Ne vous est-il pas arrivé de croiser dans le brillant de cette médaille le regard malicieux et toujours modeste du jeune adjudant Ben Bella recevant, en 1944 (vous aviez 19 ans cette année-là) la Médaille militaire des mains du général De Gaulle en personne pour ses faits d’armes dans la bataille du Monte Cassino en Italie (en 1940, sergent au 14ème régiment d’infanterie alpine, Ben Bella est décoré de la Croix de guerre pour avoir abattu un Stuka allemand dans le port de Marseille, puis quatre fois cité dont deux fois à l’ordre de l’armée...) Avec ses 173 000 frères de combat Marocains, Tunisiens et Sénégalais, ils ouvrirent la route de Rome, puis Berlin à la troisième armée du général Patton.
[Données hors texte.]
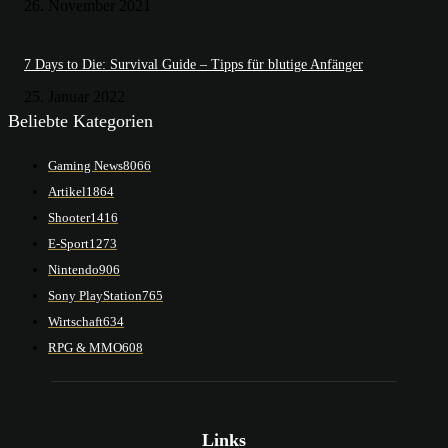
26. November 2021
7 Days to Die: Survival Guide – Tipps für blutige Anfänger
25. Januar 2022
Beliebte Kategorien
Gaming News
8066
Artikel
1864
Shooter
1416
E-Sport
1273
Nintendo
906
Sony PlayStation
765
Wirtschaft
634
RPG & MMO
608
Links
En ligne de mire et au-delà de «  l’Horizon », ils pensaient Alger, Rabat, Tunis et Dakar.

Cette médaille, comme toutes, est un concentré de l’histoire du pays, des hommes et des femmes qui l’ont fait, de leurs rêves d’hier et leurs projets de demain. On y trouve ces derniers instants d’un Ben M’Hidi dans son ultime souffle arraché par les mains assassines d’un Aussaresse, aidé de deux gorilles pour tenir le fauve, calme et grandiose, de votre Casbah natale. Son métal est forgé dans la fournaise des grottes de Dahra, à l’est de Mostaganem, où, en 1845, toute la tribu des Ouled Riah qui s’y est réfugiée fut enfumée et décimée par les troupes du colonel Pélissier. Ou cette autre tribu des Sbéa, soutient de Bou Maza, emmurée, la même année, dans une grotte sur ordre du général Saint-Arnaud. S’y loge cette main tendue et protectrice d’un Abdel Kader donnant le « aman » aux chrétiens de Syrie, son pys d’exil, au péril de sa vie. L’esprit de Saint-Augustin (Ibn Monica pour les Soug-Ahrasis) s’y mêle au soufisme aimant et ouvert d’Ibn Muhiedine.

Les symboles, ne l’aviez-vous pas appris de votre ami Mitterrand, ça compte Monsieur Roger.

Impardonnable.

 

Notes :

[1] Roger Hanin ignore certainement que son héroïne est homonyme de « S.A.R. Lalla Mériem bint El Hassan Alaoui », sœur ainée du roi Mohamed VI.